Brano riportato
──────────────────────────────
Wim Wenders ha fortificato i suoi miti alla cineteca del Centre Pompidou. La ruota di Ananke ha girato per lui sostenendolo sui ritmi del tempo. Le sue figure si muovono senza fissa dimora, come in Paris Texas, alla ricerca di una causa che le spinga verso altre imprese. E sempre il tempo, che sembra eccedere in ripensamenti, improvvisamente accelera verso un fine intermedio che non è la fine, ma l’inizio di un nuovo eterno temporeggiare. Gli angeli di Wenders (Il cielo sopra Berlino, Così lontano così vicino) sono gli dèi minori per una speranza che non sempre è a lieto fine ma in fondo salva gli uomini e sembra indicarli come i nuovi e possibili abitanti di un Olimpo occidentale. Gli dèi di Wenders non giocano a farla franca con le debolezze umane e non sono mitomani come Apollo e Dioniso che pretendono l’assoluta fedeltà senza dare in cambio che una loro terribile o erotica presenza. Non chiedono sacrifici ma si sacrificano. La colpevolezza dell’uomo non fa loro vagheggiare un debito di coscienza servile. Certo sono dèi minori, ma la porta di Brandeburgo non è Gordio e non spiana continenti con un colpo di spada.
──────────────────────────────
[Dati di origine]
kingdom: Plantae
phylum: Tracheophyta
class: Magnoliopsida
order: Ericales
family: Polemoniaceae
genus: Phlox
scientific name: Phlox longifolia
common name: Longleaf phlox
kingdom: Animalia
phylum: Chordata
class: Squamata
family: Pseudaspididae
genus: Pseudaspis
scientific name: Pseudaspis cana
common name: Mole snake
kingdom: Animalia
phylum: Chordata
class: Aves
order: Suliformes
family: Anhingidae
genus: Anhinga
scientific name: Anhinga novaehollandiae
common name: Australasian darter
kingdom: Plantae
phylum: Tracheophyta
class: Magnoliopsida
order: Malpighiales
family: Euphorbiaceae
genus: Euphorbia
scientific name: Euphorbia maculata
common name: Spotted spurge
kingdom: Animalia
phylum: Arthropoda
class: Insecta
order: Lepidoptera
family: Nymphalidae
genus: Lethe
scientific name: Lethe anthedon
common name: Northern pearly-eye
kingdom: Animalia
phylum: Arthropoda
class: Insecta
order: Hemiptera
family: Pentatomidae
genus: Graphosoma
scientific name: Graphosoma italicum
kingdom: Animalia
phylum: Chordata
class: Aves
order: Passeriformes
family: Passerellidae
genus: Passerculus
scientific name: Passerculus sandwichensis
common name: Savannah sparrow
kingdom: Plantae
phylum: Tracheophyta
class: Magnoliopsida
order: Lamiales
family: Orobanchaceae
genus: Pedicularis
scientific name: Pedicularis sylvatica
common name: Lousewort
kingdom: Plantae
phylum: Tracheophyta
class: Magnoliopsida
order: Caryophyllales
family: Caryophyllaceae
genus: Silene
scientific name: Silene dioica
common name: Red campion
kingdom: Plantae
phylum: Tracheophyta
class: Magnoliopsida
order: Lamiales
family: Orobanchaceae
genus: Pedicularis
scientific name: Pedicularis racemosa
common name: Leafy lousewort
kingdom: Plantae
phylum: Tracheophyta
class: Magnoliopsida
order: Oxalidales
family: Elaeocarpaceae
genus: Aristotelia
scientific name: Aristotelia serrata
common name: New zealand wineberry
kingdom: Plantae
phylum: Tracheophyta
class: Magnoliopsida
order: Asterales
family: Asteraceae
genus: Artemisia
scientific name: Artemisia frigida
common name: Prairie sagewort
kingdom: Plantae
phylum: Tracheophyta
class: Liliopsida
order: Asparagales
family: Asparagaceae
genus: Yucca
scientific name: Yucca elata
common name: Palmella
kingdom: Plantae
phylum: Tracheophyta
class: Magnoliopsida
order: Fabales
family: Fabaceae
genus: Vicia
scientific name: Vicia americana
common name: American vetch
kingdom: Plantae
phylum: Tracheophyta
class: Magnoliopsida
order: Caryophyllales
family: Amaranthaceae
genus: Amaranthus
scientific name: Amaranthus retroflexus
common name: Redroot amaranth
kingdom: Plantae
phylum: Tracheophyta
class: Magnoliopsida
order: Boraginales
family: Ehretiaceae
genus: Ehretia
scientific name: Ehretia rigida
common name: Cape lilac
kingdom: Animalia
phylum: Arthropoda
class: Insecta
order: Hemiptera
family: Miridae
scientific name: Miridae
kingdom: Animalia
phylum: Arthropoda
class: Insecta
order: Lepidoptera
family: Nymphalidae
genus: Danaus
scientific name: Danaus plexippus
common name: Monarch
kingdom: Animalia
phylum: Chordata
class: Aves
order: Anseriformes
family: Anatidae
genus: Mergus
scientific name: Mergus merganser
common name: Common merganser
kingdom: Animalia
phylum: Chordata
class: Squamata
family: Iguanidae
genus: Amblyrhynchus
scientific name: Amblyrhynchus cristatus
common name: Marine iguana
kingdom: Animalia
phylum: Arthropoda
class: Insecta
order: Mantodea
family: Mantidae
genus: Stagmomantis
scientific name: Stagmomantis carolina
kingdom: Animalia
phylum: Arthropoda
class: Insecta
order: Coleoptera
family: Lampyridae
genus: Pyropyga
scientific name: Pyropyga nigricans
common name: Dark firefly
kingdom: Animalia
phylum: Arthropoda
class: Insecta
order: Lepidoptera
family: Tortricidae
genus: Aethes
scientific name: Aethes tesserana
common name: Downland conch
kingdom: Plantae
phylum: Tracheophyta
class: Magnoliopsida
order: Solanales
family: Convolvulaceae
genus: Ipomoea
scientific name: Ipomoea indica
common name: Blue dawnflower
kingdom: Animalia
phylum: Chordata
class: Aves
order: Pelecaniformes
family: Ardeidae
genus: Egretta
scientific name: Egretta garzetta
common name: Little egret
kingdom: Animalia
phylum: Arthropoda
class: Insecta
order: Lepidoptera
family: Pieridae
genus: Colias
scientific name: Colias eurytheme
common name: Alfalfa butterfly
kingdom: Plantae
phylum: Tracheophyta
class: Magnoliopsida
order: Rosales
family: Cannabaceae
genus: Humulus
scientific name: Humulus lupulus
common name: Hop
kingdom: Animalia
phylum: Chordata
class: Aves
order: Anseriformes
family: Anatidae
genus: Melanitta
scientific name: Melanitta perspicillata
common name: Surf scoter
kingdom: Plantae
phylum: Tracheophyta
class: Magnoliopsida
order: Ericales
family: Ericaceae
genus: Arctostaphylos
──────────────────────────────
Compito
Rispondi alle domande seguenti in base al brano su Wenders.
(a) In quale luogo Wenders ha fortificato i suoi miti?
(b) Quali film sono indicati tra parentesi accanto agli angeli di Wenders?
(c) Quali due dèi vengono definiti mitomani?

Soluzione scritta
(a) Alla cineteca del Centre Pompidou.
(b) Il cielo sopra Berlino e Così lontano così vicino.
(c) Apollo e Dioniso.